Die literarische Figur ist in einer hochkarätigen Exilszene verankert, die sich von Odessa über Berlin und Paris bis nach Amerika erstreckt. Kokoschkins Mutter ist eng befreundet mit Nina Berberova und deren Lebensgefährten, dem Dichter Chodassewitsch. Damit wird auf den die Kultur zerstörenden, den barbarischen Ansatz des Bolschewismus verwiesen, es ist aber auch eine Hommage an die große Chronistin des Exils Nina Berberova.

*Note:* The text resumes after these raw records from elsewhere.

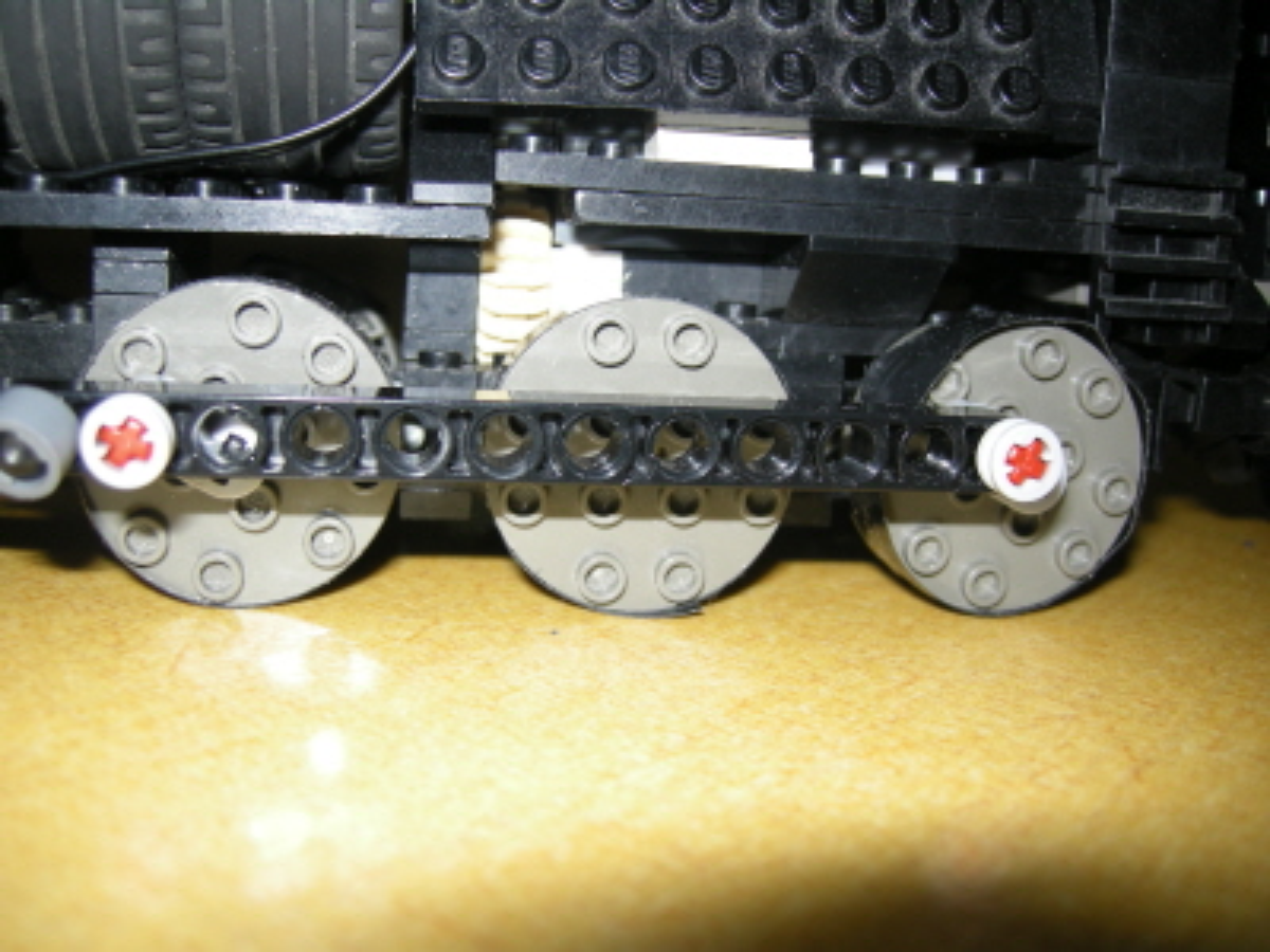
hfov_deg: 51.4
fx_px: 1321
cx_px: 635
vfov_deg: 39.7
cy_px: 476
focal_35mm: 36
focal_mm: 7.5
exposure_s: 1/60
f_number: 2.7
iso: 64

Eine ganz große Verbeugung gilt dem Schriftsteller Ivan Bunin, erster russischer Nobelpreisträger, und in der Sowjetunion persona non grata. Aus seinen Werken zitiert Schädlich sogar zwei längere Passagen. (Mit Quellenangabe!). Es sind zwei sehr private Stellen, in beiden geht es um Gefühle, um die Liebe. Anlass ist der Flirt mit der Tischnachbarin auf dem Schiff. Warum als Zitat, und warum von Bunin? Die Dame fragt: Wer hat es geschrieben?, und Kokoschkin antwortet: “Sie ahnen es. Bunin. Ich ziehe Sie in meine russische Welt.“ Was diese russische Welt einmal bedeutet hat, man kann es heute nur noch erahnen. Oder erschreiben, wie Schädlich.

Die im Lakonischen unübertreffliche Erzählung beinhaltet auch eine kurze Geschichte des 20. Jahrhunderts. Der Text ist trotz seiner vordergründigen Privatheit eminent politisch. Alle Großereignisse werden angesprochen, und, mit diesen in Verbindung, auch die Rolle von Schriftstellern. Manche von ihnen kommen gar nicht gut weg, Rolland beispielsweise, und ganz besonders Gorki, und das, mit gutem Grund. Sie haben sich bei den Verbrechern nützlich gemacht.

Nun ist die Sicht auf das Ganze gewissermaßen abgemildert durch die Orte der Diskussionen darüber, die Restaurants und Bars auf einem Luxusliner im Jahr 2005. Das ist eine vom Autor wohl ganz bewusst herbeigeführte künstliche Situation. Wer reist schon in dieser Zeit mit dem Schiff über den Atlantik? Geht es um eine aussterbende Spezies, und sind es die letzten clownesken Vertreter einer untergegangenen Welt? Der Nachspann, sozusagen?

Die Welt dieser Schiffe gehört der ersten Hälfte des 20. Jahrhunderts an. Auf solchen Schiffen waren Thomas Mann und Anna Seghers. Was ist diese Schiffsreise im nachhinein? Ist es mehr das Bild der Titanic oder die Rettung ins amerikanische Exil?

Kokoschkins Leben ist auf den ersten Blick gar nicht politisch. Er ist bloß mit einem untrüglichen Sinn für die Redlichkeit und für die persönliche Freiheit ausgestattet. So geht er als junger Mann aus Deutschland 1933 fort. Besonders aufschlussreich aber ist die kleine Szene 1968 in der Tschechoslowakei, als er sich am Vorabend des Einmarsches der Sowjettruppen überstürzt nach Österreich absetzt, er,  der amerikanische Tourist, als treibe ihn ein altes, schwer zu benennendes Gespür für die Gefahr.

Die Erzählung, die die Reisen Kokoschkins versammelt, ist letzten Endes auch eine Lebensreise durch das 20. Jahrhundert, von den Verschattungen des Altersgefühls geprägt. Sie spricht, mal mehr, mal weniger direkt, auch von den großen Gefahren und Gefährdungen. In den Schiffsgesprächen wird auch auf aktuelle Ausformungen der Gefahr angespielt. Islamismus etwa und politische Korrektheit. Was Kokoschkin davon hält? Was sein Gespür ihm sagt? Es ist nicht zuletzt auch eine Frage für uns. Übernehmen Sie, geneigter Leser.